Prime. Alexa. Pantry. Wardrobe. Fire TV. Fresh. Kindle…the list of Amazon products and services available goes on and on. In other words, anything your heart desires, Amazon’s got it. The way it caters to its consumers can only be done by knowing its audience thoroughly and they work hard at that.
That’s why this year its infamous Prime Day was used as a tool to ask prime members for their permission to be followed to other corners of the internet. Users were asked for access to their activity outside of Amazon websites and applications. In exchange shoppers scored a 10 dollar credit, personalized deals, and transaction alerts.

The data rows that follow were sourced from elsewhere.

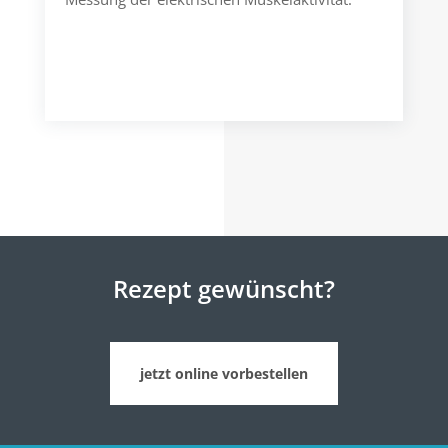
Rezept gewünscht
?
jetzt online vorbestellen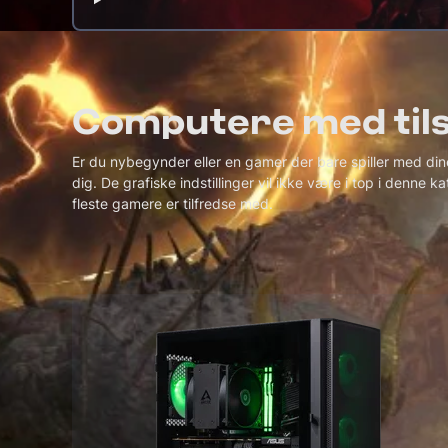
Computere med tils
Er du nybegynder eller en gamer der bare spiller med dine
dig. De grafiske indstillinger vil ikke være i top i denne 
fleste gamere er tilfredse med.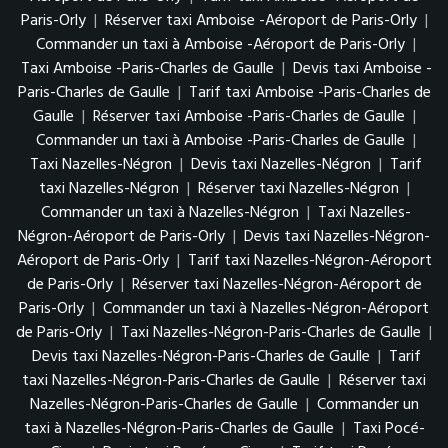
Paris-Orly
|
Réserver taxi Amboise -Aéroport de Paris-Orly
|
Commander un taxi à Amboise -Aéroport de Paris-Orly
|
Taxi Amboise -Paris-Charles de Gaulle
|
Devis taxi Amboise -
Paris-Charles de Gaulle
|
Tarif taxi Amboise -Paris-Charles de
Gaulle
|
Réserver taxi Amboise -Paris-Charles de Gaulle
|
Commander un taxi à Amboise -Paris-Charles de Gaulle
|
Taxi Nazelles-Négron
|
Devis taxi Nazelles-Négron
|
Tarif
taxi Nazelles-Négron
|
Réserver taxi Nazelles-Négron
|
Commander un taxi à Nazelles-Négron
|
Taxi Nazelles-
Négron-Aéroport de Paris-Orly
|
Devis taxi Nazelles-Négron-
Aéroport de Paris-Orly
|
Tarif taxi Nazelles-Négron-Aéroport
de Paris-Orly
|
Réserver taxi Nazelles-Négron-Aéroport de
Paris-Orly
|
Commander un taxi à Nazelles-Négron-Aéroport
de Paris-Orly
|
Taxi Nazelles-Négron-Paris-Charles de Gaulle
|
Devis taxi Nazelles-Négron-Paris-Charles de Gaulle
|
Tarif
taxi Nazelles-Négron-Paris-Charles de Gaulle
|
Réserver taxi
Nazelles-Négron-Paris-Charles de Gaulle
|
Commander un
taxi à Nazelles-Négron-Paris-Charles de Gaulle
|
Taxi Pocé-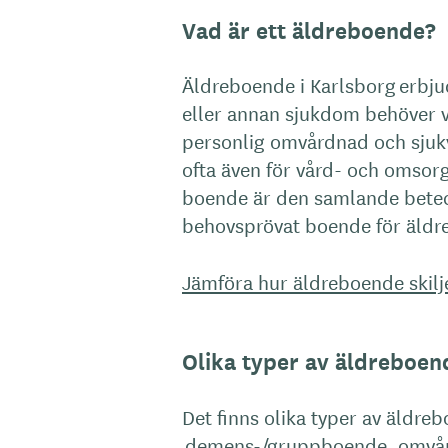
Vad är ett äldreboende?
Äldreboende i Karlsborg erbj
eller annan sjukdom behöver v
personlig omvårdnad och sjuk
ofta även för vård- och omsorg
boende är den samlande beteck
behovsprövat boende för äldre
Jämföra hur äldreboende skilj
Olika typer av äldreboen
Det finns olika typer av äldreb
demens-/gruppboende, omvår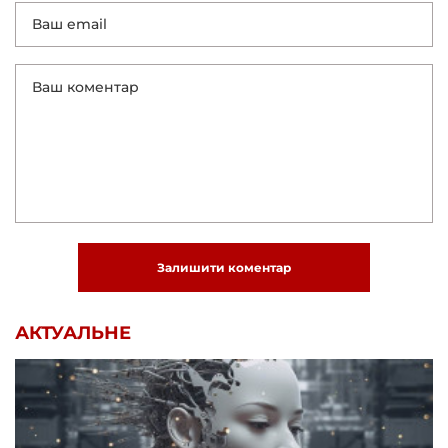
Залишити коментар
АКТУАЛЬНЕ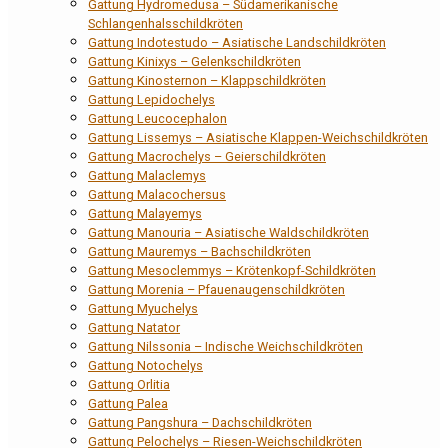
Gattung Hydromedusa – Südamerikanische
Schlangenhalsschildkröten
Gattung Indotestudo – Asiatische Landschildkröten
Gattung Kinixys – Gelenkschildkröten
Gattung Kinosternon – Klappschildkröten
Gattung Lepidochelys
Gattung Leucocephalon
Gattung Lissemys – Asiatische Klappen-Weichschildkröten
Gattung Macrochelys – Geierschildkröten
Gattung Malaclemys
Gattung Malacochersus
Gattung Malayemys
Gattung Manouria – Asiatische Waldschildkröten
Gattung Mauremys – Bachschildkröten
Gattung Mesoclemmys – Krötenkopf-Schildkröten
Gattung Morenia – Pfauenaugenschildkröten
Gattung Myuchelys
Gattung Natator
Gattung Nilssonia – Indische Weichschildkröten
Gattung Notochelys
Gattung Orlitia
Gattung Palea
Gattung Pangshura – Dachschildkröten
Gattung Pelochelys – Riesen-Weichschildkröten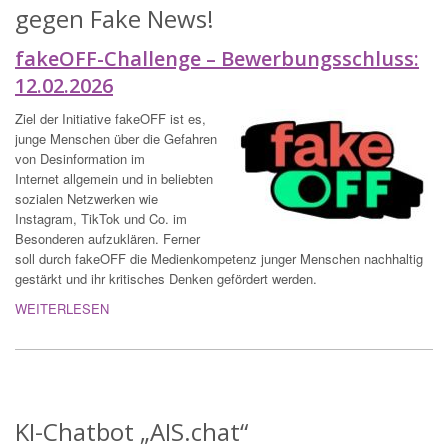
gegen Fake News!
fakeOFF-Challenge – Bewerbungsschluss:
12.02.2026
Ziel der Initiative fakeOFF ist es,
junge Menschen über die Gefahren
von Desinformation im
Internet allgemein und in beliebten
sozialen Netzwerken wie
Instagram, TikTok und Co. im
Besonderen aufzuklären. Ferner
soll durch fakeOFF die Medienkompetenz junger Menschen nachhaltig
gestärkt und ihr kritisches Denken gefördert werden.
WEITERLESEN
KI-Chatbot „AIS.chat“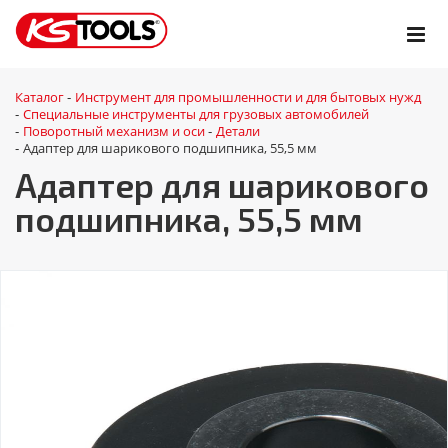
Каталог
Инструмент для промышленности и для бытовых нужд
-
Специальные инструменты для грузовых автомобилей
-
Поворотный механизм и оси
Детали
-
-
Адаптер для шарикового подшипника, 55,5 мм
-
Адаптер для шарикового
подшипника, 55,5 мм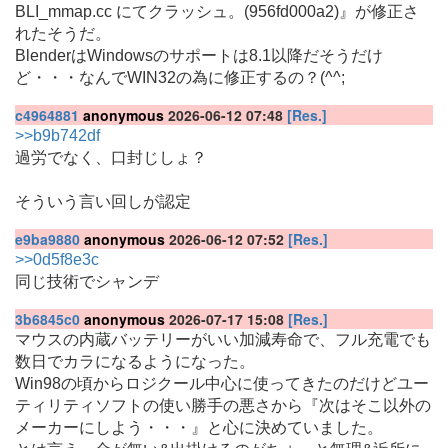
BLI_mmap.cc にてクラッシュ。(956fd000a2)』が修正さ
れたそうだ。
BlenderはWindowsのサポートは8.1以降だそうだけ
ど・・・なんでWIN32の為に修正するの？(^^;
c4964881
anonymous
2026-06-12 07:48
[Res.]
>>b9b742df
過労でなく、口封じしょ？
そういう言い回しが認定
e9ba9880
anonymous
2026-06-12 07:52
[Res.]
>>0d5f8e3c
同じ技術でシャンデ
3b6845c0
anonymous
2026-07-17 15:08
[Res.]
マウスの内蔵バッテリーがいい加減寿命で、フル充電でも
数日でカラになるようになった。
Win98の頃からロジクール中心に使ってきたのだけどユー
ティリティソフトの使い勝手の悪さから『次はそこ以外の
メーカーにしよう・・・』と心に決めていました。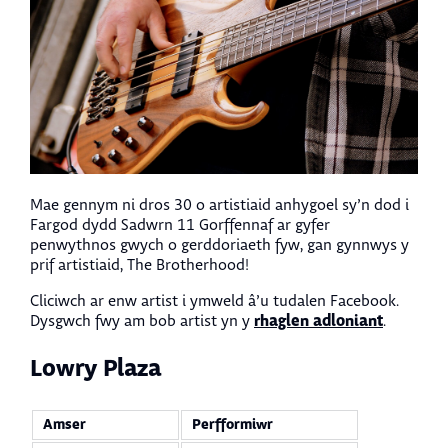
Mae gennym ni dros 30 o artistiaid anhygoel sy’n dod i
Fargod dydd Sadwrn 11 Gorffennaf ar gyfer
penwythnos gwych o gerddoriaeth fyw, gan gynnwys y
prif artistiaid, The Brotherhood!
Cliciwch ar enw artist i ymweld â’u tudalen Facebook.
rhaglen adloniant
Dysgwch fwy am bob artist yn y
.
Lowry Plaza
Amser
Perfformiwr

This feature is described on Amazon Help as “a free suite of software applications…to help you compare products and prices while searching and shopping online.” The extension tracks data including sites, search terminology, results, and according to Amazon, anything it deems “relevant” to report back, without personal identification required -compatibility depends on the user’s browser. Amazon wins by offering lower, competitive prices for the products you’re shopping for elsewhere and getting insight on you from your online habits and views.
The creation of Prime Day was a brilliant idea, on Bezos part that is, because the annual two-day shopping celebration has not only become more successful than Black Friday and Cyber Monday together, bringing in more traffic and revenue than any other shopping day in history, but it feeds the company endless amounts of information from a membership that continues to grow.
While a $10 credit came at a low cost to Amazon, it came at a potentially high cost to the consumer’s privacy. Having a digital presence comes with zero expectation of privacy and users are in danger of accepting terms without reading the fine print, which exposes them even more. The way large-scale companies are using technology to lure customers into allowing access by offering greater discounts and VIP features leads to the disregard of pivotal information they should be aware of. The promotion ended with Prime Day, but the extension is still available to download for those wanting to opt-out and can be disabled from your web browser.
Although the company promises limited and appropriate use of data, breaches, and misuse are still possible, difficult to contain, and sometimes impossible to undo. So the next time you are presented with a “great offer” take an extra five minutes to analyze how beneficial or how detrimental the offer can be. And always ask yourself how much is your privacy worth, is your privacy worth $10?